■ GIVEN DATA

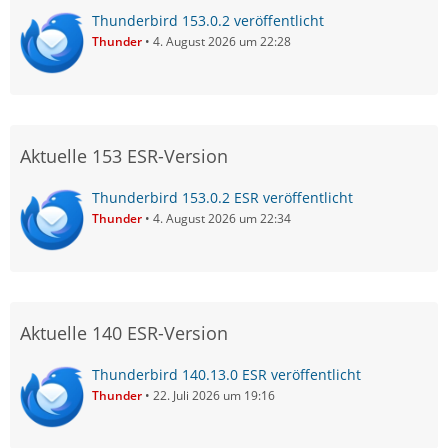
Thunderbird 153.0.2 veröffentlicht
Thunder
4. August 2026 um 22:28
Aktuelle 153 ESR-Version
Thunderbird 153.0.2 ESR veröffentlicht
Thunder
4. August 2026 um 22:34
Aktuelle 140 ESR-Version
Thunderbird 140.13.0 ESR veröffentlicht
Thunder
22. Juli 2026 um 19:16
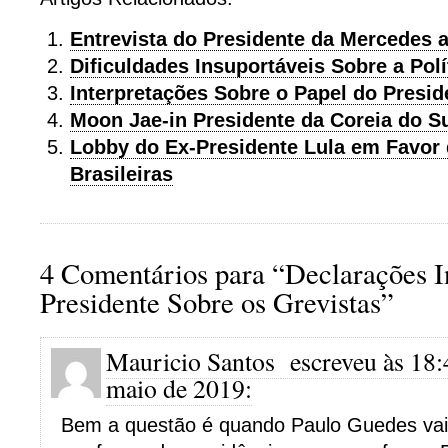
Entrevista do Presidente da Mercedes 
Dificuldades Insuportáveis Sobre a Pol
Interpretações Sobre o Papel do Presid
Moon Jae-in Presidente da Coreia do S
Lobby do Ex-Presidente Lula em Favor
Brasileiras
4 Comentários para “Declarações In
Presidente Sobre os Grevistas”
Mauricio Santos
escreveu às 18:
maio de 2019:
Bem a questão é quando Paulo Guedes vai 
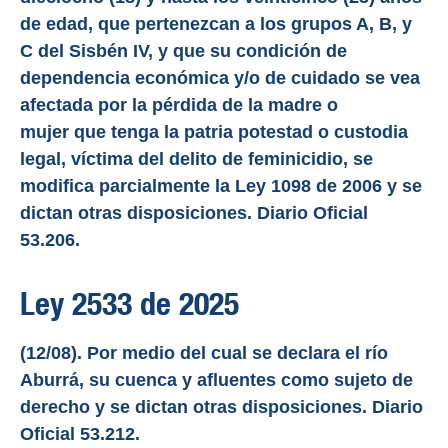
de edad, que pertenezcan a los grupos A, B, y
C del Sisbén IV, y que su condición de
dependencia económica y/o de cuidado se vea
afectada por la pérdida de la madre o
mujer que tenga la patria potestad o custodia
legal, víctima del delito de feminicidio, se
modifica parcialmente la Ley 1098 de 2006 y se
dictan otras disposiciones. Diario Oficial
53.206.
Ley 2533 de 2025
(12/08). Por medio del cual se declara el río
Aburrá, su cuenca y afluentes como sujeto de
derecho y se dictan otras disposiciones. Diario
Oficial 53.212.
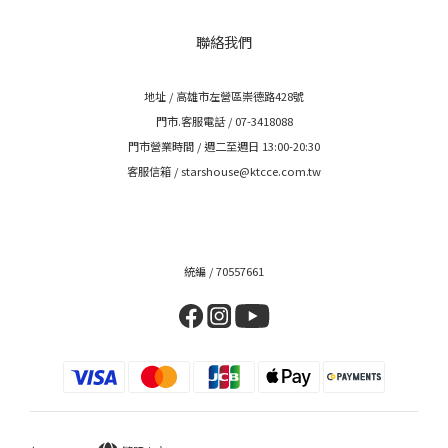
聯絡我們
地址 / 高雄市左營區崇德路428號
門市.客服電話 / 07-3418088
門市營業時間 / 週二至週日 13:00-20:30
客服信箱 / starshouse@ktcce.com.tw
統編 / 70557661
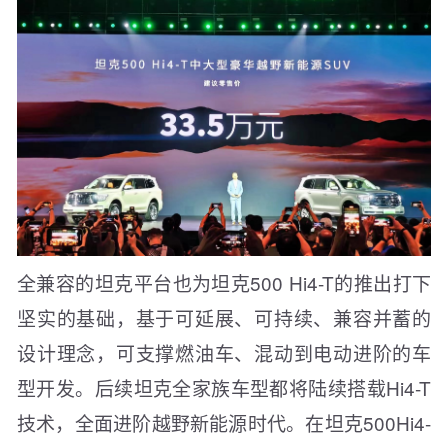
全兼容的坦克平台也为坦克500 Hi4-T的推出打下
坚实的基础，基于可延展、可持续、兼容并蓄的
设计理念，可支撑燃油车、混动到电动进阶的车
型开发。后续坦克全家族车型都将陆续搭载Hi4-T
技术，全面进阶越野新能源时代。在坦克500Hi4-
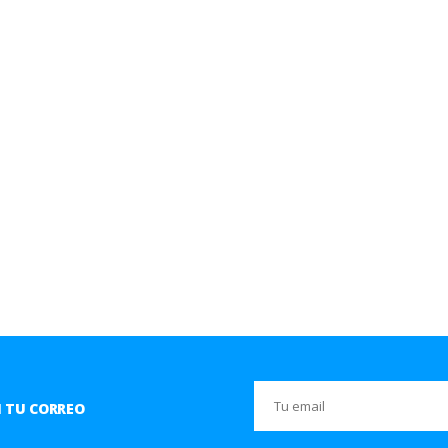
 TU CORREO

==

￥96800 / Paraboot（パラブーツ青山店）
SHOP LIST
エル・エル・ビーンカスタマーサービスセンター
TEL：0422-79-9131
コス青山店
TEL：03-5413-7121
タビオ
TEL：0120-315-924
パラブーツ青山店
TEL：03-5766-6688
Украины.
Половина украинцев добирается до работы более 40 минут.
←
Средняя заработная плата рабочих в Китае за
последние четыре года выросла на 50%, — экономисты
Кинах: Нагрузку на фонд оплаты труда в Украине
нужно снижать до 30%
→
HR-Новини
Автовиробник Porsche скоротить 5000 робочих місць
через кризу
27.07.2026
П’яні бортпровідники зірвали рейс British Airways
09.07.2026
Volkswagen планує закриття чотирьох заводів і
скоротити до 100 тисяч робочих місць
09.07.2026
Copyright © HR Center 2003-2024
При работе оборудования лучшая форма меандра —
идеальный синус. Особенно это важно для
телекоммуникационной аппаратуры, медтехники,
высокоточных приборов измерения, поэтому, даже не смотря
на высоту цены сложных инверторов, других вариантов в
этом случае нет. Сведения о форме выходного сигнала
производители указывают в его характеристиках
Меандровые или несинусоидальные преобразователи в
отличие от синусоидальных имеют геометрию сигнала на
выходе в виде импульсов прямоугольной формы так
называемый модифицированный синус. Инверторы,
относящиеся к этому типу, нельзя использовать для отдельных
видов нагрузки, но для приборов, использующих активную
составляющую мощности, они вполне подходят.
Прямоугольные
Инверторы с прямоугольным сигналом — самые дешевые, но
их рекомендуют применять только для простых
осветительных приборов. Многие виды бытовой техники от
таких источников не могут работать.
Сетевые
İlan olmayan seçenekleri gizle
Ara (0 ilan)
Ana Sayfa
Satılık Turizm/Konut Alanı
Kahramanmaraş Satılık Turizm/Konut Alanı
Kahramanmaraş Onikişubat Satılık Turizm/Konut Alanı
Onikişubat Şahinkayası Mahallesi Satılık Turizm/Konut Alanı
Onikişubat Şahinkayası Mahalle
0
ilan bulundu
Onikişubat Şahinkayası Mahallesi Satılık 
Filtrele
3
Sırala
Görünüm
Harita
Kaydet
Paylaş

■ WHAT IS BEING ASKED
Working through the records, copy each line in which the word "Konut" appears.

■ REPLY TO THE TASK
Satılık Turizm/Konut Alanı
Kahramanmaraş Satılık Turizm/Konut Alanı
Kahramanmaraş Onikişubat Satılık Turizm/Konut Alanı
Onikişubat Şahinkayası Mahallesi Satılık Turizm/Konut Alanı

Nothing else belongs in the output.